With the pictures omitted, transcribe each line below exactly as it is.

=== Begin Enclosure ===

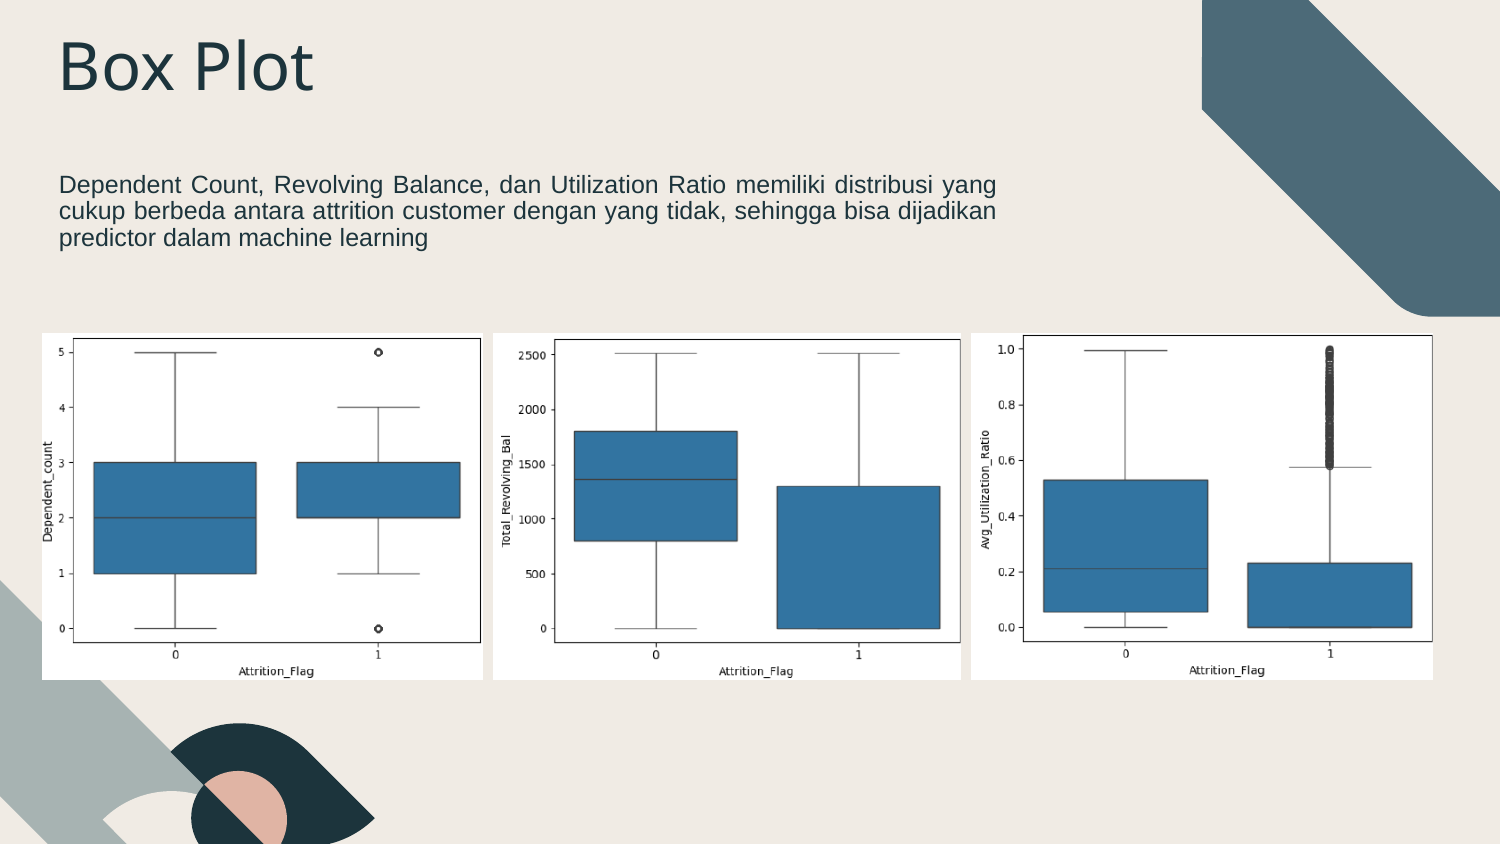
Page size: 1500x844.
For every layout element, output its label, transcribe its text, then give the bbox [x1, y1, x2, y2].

title Box Plot [42, 25, 377, 130]
text_box [1201, 0, 1500, 317]
picture [492, 333, 961, 680]
picture [970, 333, 1433, 680]
picture [42, 333, 483, 680]
list Dependent Count, Revolving Balance, dan Utilization Ratio memiliki distribusi yang cukup berbeda antara attrition customer dengan yang tidak, sehingga bisa dijadikan predictor dalam machine learning [43, 164, 1015, 269]
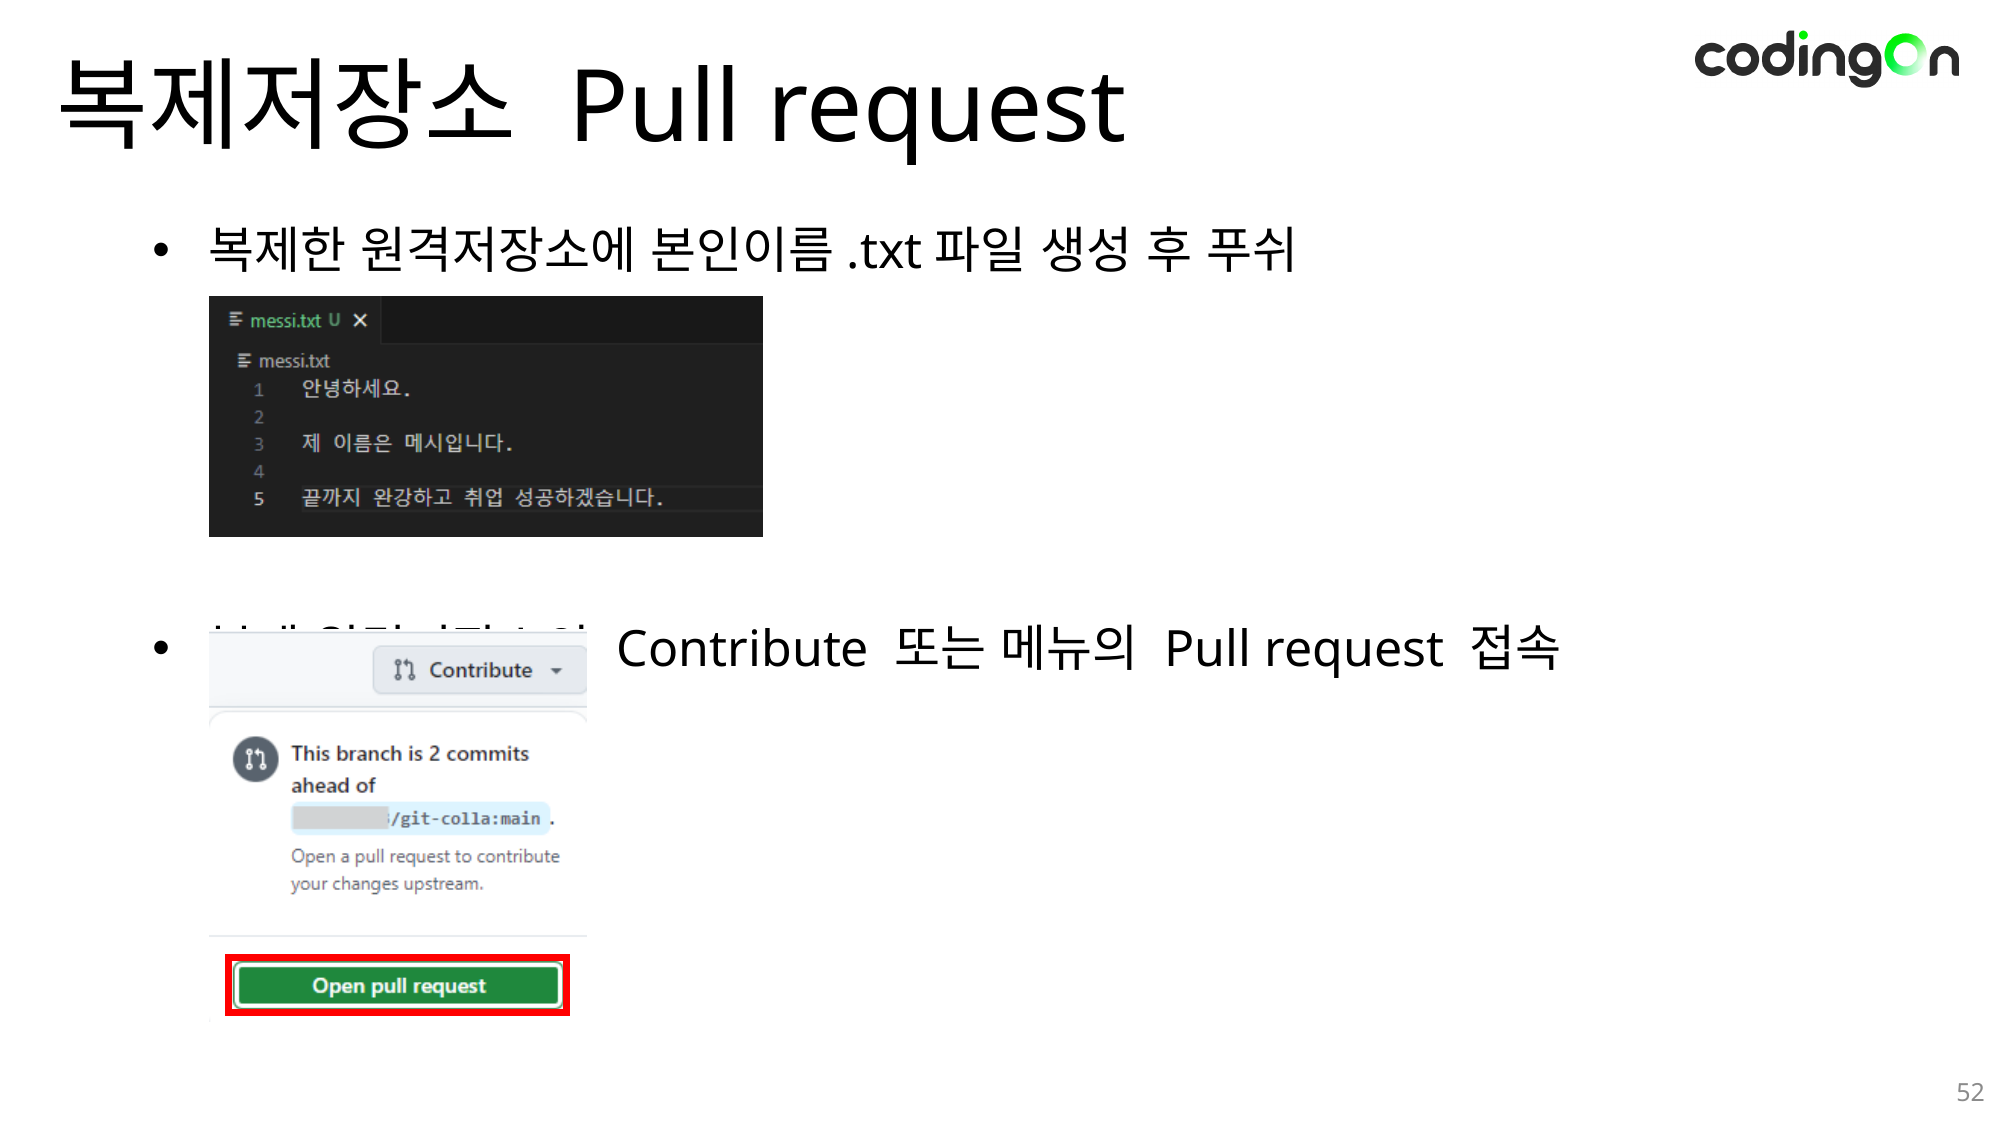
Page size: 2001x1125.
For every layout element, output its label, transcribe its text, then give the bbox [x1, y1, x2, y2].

picture [209, 296, 763, 537]
title 복제저장소 Pull request [41, 0, 1767, 218]
picture [1767, 30, 1959, 88]
list 복제한 원격저장소에 본인이름.txt파일 생성 후 푸쉬 복제 원격저장소의 Contribute 또는 메뉴의 Pull request 접속 [137, 217, 1863, 1043]
slide_number 52 [1550, 1063, 2000, 1124]
picture [209, 629, 587, 1022]
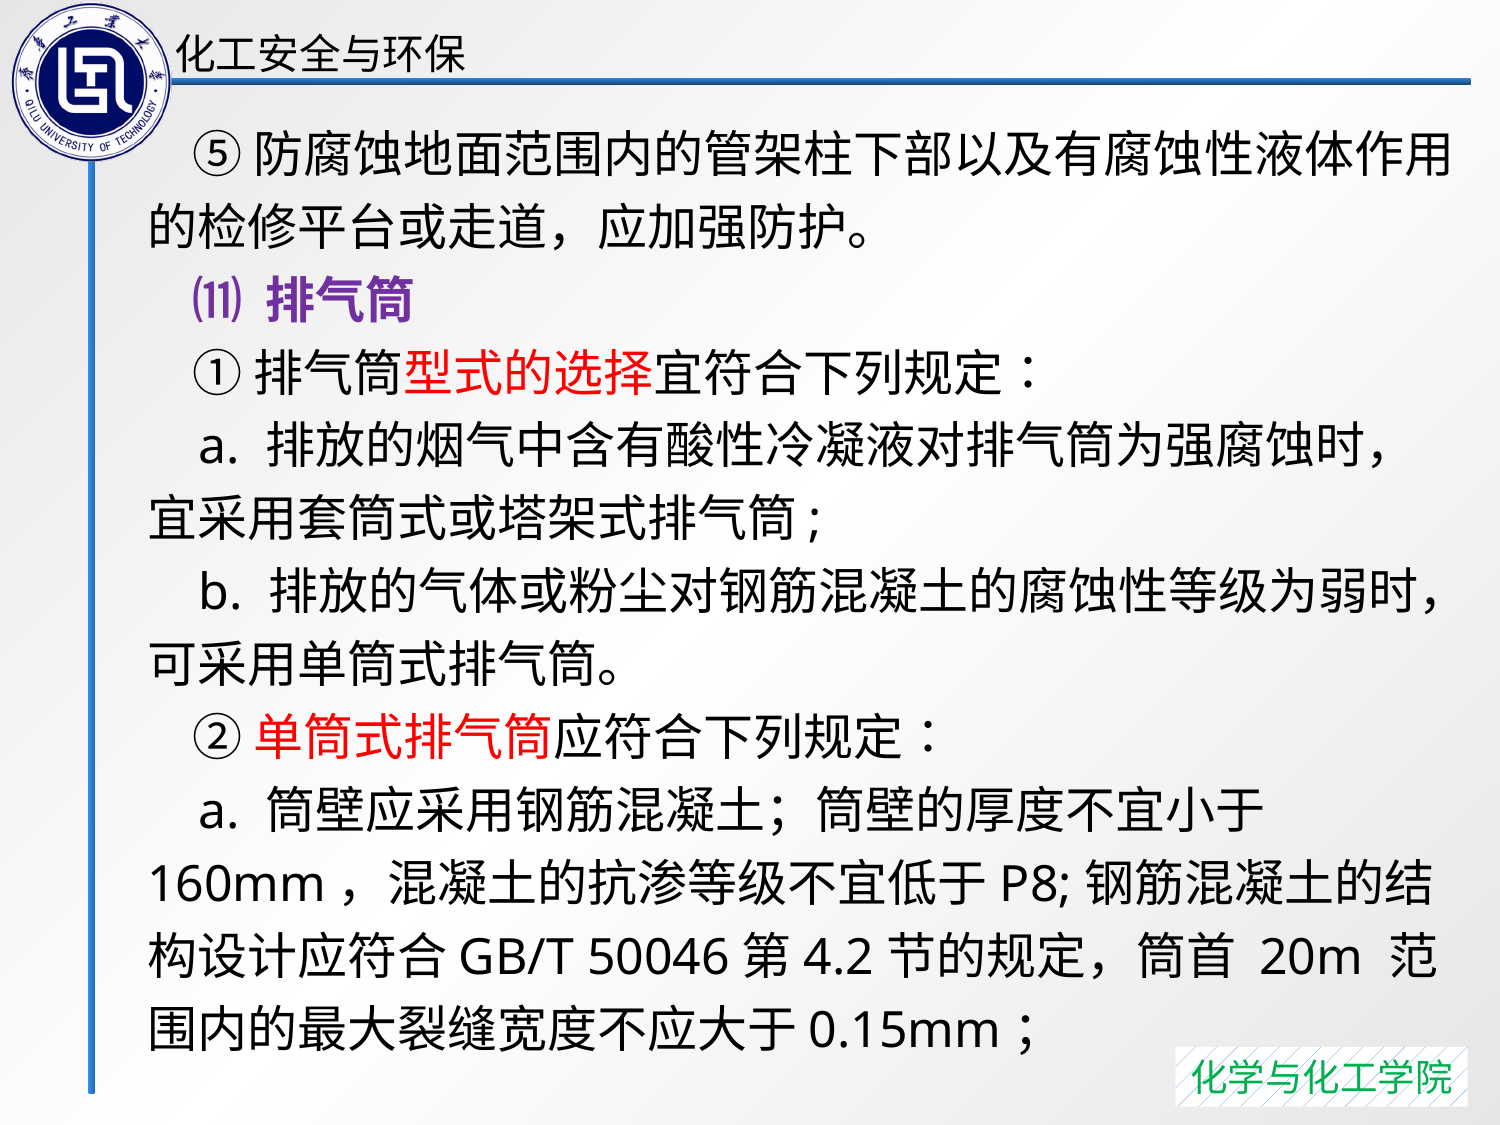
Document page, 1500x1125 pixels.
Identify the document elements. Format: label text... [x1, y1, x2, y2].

list ⑤防腐蚀地面范围内的管架柱下部以及有腐蚀性液体作用的检修平台或走道，应加强防护。 ⑾ 排气筒 ①排气筒型式的选择宜符合下列规定∶ a. 排放的烟气中含有酸性冷凝液对排气筒为强腐蚀时，宜采用套筒式或塔架式排气筒; b. 排放的气体或粉尘对钢筋混凝土的腐蚀性等级为弱时，可采用单筒式排气筒。 ②单筒式排气筒应符合下列规定∶ a. 筒壁应采用钢筋混凝土；筒壁的厚度不宜小于160mm，混凝土的抗渗等级不宜低于P8;钢筋混凝土的结构设计应符合GB/T 50046第4.2节的规定，筒首 20m 范围内的最大裂缝宽度不应大于0.15mm； [131, 101, 1471, 1048]
picture [11, 2, 172, 162]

=== End Enclosure ===

* EXPECTED OUTPUT
Page size: 1500x844.
For every layout element, output its label, transcribe its text, then give the bbox [x1, y1, x2, y2].

title Box Plot [42, 25, 377, 130]
text_box [1201, 0, 1500, 317]
picture [492, 333, 961, 680]
picture [970, 333, 1433, 680]
picture [42, 333, 483, 680]
list Dependent Count, Revolving Balance, dan Utilization Ratio memiliki distribusi yang cukup berbeda antara attrition customer dengan yang tidak, sehingga bisa dijadikan predictor dalam machine learning [43, 164, 1015, 269]
Page size: 2001x1125.
For every layout element, output its label, transcribe its text, then give the bbox [x1, y1, x2, y2].

picture [209, 296, 763, 537]
title 복제저장소 Pull request [41, 0, 1767, 218]
picture [1767, 30, 1959, 88]
list 복제한 원격저장소에 본인이름.txt파일 생성 후 푸쉬 복제 원격저장소의 Contribute 또는 메뉴의 Pull request 접속 [137, 217, 1863, 1043]
slide_number 52 [1550, 1063, 2000, 1124]
picture [209, 629, 587, 1022]
Document page, 1500x1125 pixels.
Identify the document elements. Format: label text... [x1, y1, x2, y2].

list ⑤防腐蚀地面范围内的管架柱下部以及有腐蚀性液体作用的检修平台或走道，应加强防护。 ⑾ 排气筒 ①排气筒型式的选择宜符合下列规定∶ a. 排放的烟气中含有酸性冷凝液对排气筒为强腐蚀时，宜采用套筒式或塔架式排气筒; b. 排放的气体或粉尘对钢筋混凝土的腐蚀性等级为弱时，可采用单筒式排气筒。 ②单筒式排气筒应符合下列规定∶ a. 筒壁应采用钢筋混凝土；筒壁的厚度不宜小于160mm，混凝土的抗渗等级不宜低于P8;钢筋混凝土的结构设计应符合GB/T 50046第4.2节的规定，筒首 20m 范围内的最大裂缝宽度不应大于0.15mm； [131, 101, 1471, 1048]
picture [11, 2, 172, 162]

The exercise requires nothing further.